━━━━━ Kayıtlar ━━━━━
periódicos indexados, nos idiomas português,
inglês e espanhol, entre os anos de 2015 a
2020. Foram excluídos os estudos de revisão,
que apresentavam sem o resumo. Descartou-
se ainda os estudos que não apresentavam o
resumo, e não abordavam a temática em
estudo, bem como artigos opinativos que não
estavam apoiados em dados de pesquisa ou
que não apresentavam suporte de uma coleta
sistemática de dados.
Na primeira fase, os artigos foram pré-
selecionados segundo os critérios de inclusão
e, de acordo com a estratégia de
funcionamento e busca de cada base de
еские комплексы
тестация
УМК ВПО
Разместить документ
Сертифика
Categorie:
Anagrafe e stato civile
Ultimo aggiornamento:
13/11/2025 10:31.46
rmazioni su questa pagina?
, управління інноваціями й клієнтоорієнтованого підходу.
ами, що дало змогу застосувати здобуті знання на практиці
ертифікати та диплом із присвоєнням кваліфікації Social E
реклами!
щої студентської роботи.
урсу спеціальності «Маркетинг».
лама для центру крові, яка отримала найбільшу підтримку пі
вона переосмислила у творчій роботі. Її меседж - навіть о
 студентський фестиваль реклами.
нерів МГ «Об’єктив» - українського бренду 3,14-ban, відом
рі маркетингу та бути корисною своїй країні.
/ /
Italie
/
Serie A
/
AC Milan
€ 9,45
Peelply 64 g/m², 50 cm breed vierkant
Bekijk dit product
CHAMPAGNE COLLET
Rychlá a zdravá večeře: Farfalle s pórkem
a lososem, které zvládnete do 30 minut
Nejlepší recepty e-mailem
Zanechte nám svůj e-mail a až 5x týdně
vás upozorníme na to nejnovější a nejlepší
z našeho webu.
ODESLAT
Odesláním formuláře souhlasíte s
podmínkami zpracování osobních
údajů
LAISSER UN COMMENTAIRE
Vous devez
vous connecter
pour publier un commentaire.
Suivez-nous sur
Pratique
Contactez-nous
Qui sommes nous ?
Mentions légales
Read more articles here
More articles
━━━━━
== Problem gereksinimleri ==
Yukarıdaki öğelerin tamamındaki satırları hiçbir değişiklik yapmadan, harfi harfine çıktı olarak ver.

== Alıştırma çözümü ==
periódicos indexados, nos idiomas português,
inglês e espanhol, entre os anos de 2015 a
2020. Foram excluídos os estudos de revisão,
que apresentavam sem o resumo. Descartou-
se ainda os estudos que não apresentavam o
resumo, e não abordavam a temática em
estudo, bem como artigos opinativos que não
estavam apoiados em dados de pesquisa ou
que não apresentavam suporte de uma coleta
sistemática de dados.
Na primeira fase, os artigos foram pré-
selecionados segundo os critérios de inclusão
e, de acordo com a estratégia de
funcionamento e busca de cada base de
еские комплексы
тестация
УМК ВПО
Разместить документ
Сертифика
Categorie:
Anagrafe e stato civile
Ultimo aggiornamento:
13/11/2025 10:31.46
rmazioni su questa pagina?
, управління інноваціями й клієнтоорієнтованого підходу.
ами, що дало змогу застосувати здобуті знання на практиці
ертифікати та диплом із присвоєнням кваліфікації Social E
реклами!
щої студентської роботи.
урсу спеціальності «Маркетинг».
лама для центру крові, яка отримала найбільшу підтримку пі
вона переосмислила у творчій роботі. Її меседж - навіть о
 студентський фестиваль реклами.
нерів МГ «Об’єктив» - українського бренду 3,14-ban, відом
рі маркетингу та бути корисною своїй країні.
/ /
Italie
/
Serie A
/
AC Milan
€ 9,45
Peelply 64 g/m², 50 cm breed vierkant
Bekijk dit product
CHAMPAGNE COLLET
Rychlá a zdravá večeře: Farfalle s pórkem
a lososem, které zvládnete do 30 minut
Nejlepší recepty e-mailem
Zanechte nám svůj e-mail a až 5x týdně
vás upozorníme na to nejnovější a nejlepší
z našeho webu.
ODESLAT
Odesláním formuláře souhlasíte s
podmínkami zpracování osobních
údajů
LAISSER UN COMMENTAIRE
Vous devez
vous connecter
pour publier un commentaire.
Suivez-nous sur
Pratique
Contactez-nous
Qui sommes nous ?
Mentions légales
Read more articles here
More articles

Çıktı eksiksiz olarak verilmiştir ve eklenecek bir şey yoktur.